### TASK OBJECTIVE
Go to the line that contains "left shoulder: (522, 247)" and extract it along with every line after it, exactly, through the end of the data below.
==*==
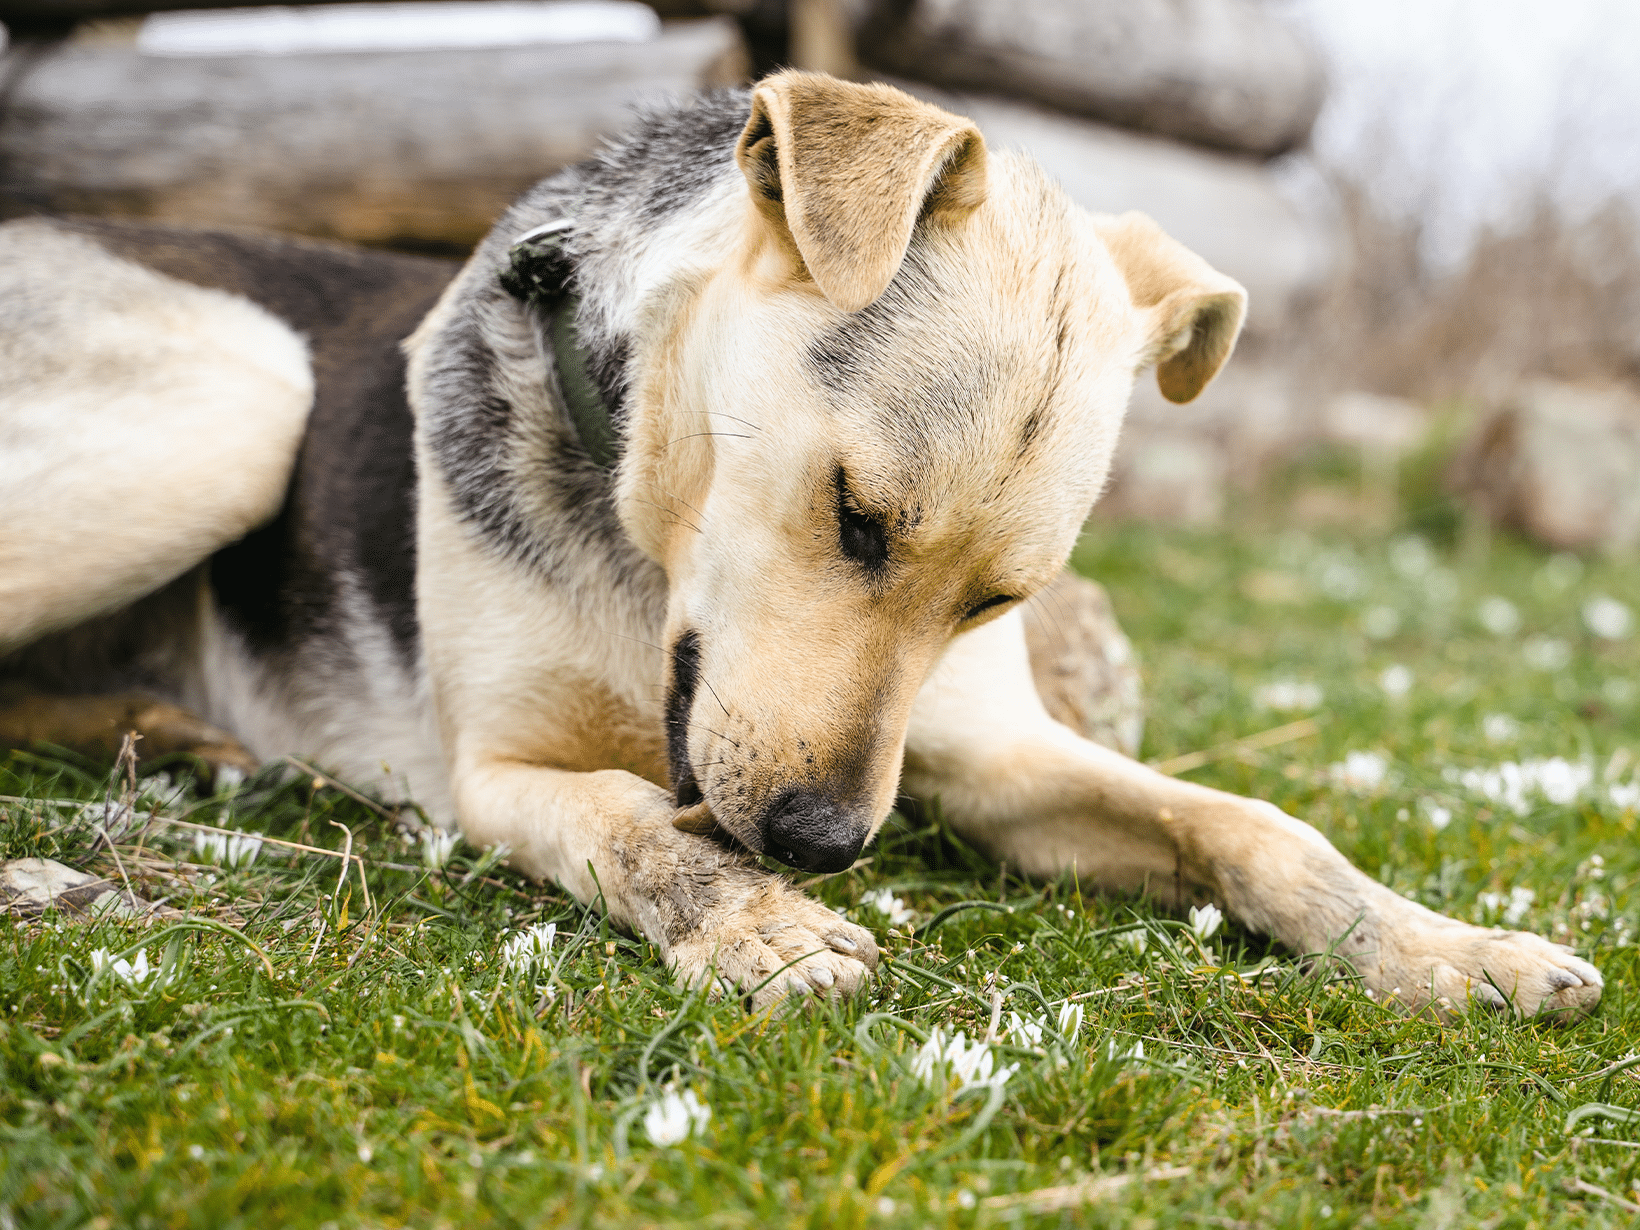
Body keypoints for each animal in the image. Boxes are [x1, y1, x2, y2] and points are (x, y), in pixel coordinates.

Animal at [0, 74, 1600, 1023]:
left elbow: (1253, 826)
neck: (646, 555)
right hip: (240, 393)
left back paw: (163, 727)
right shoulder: (488, 772)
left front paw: (1449, 947)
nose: (825, 848)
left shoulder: (993, 757)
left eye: (997, 599)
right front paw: (757, 926)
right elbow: (629, 819)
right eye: (855, 516)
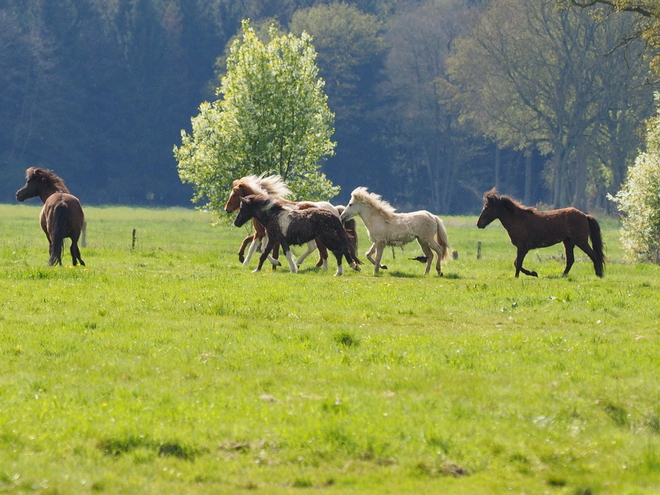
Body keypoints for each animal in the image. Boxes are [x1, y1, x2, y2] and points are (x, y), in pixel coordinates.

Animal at [474, 188, 604, 278]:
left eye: (486, 207)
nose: (479, 224)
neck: (518, 219)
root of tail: (585, 216)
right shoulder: (522, 248)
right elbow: (517, 263)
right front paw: (531, 274)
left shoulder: (522, 247)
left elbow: (517, 263)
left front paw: (525, 275)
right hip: (568, 242)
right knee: (571, 260)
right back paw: (563, 275)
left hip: (580, 241)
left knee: (594, 255)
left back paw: (599, 274)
==*==
### REPLY
left shoulder: (522, 247)
left elbow: (517, 263)
left front paw: (525, 275)
right hip: (568, 242)
right knee: (571, 260)
right back paw: (563, 275)
left hip: (580, 241)
left knee: (594, 255)
left back paw: (599, 274)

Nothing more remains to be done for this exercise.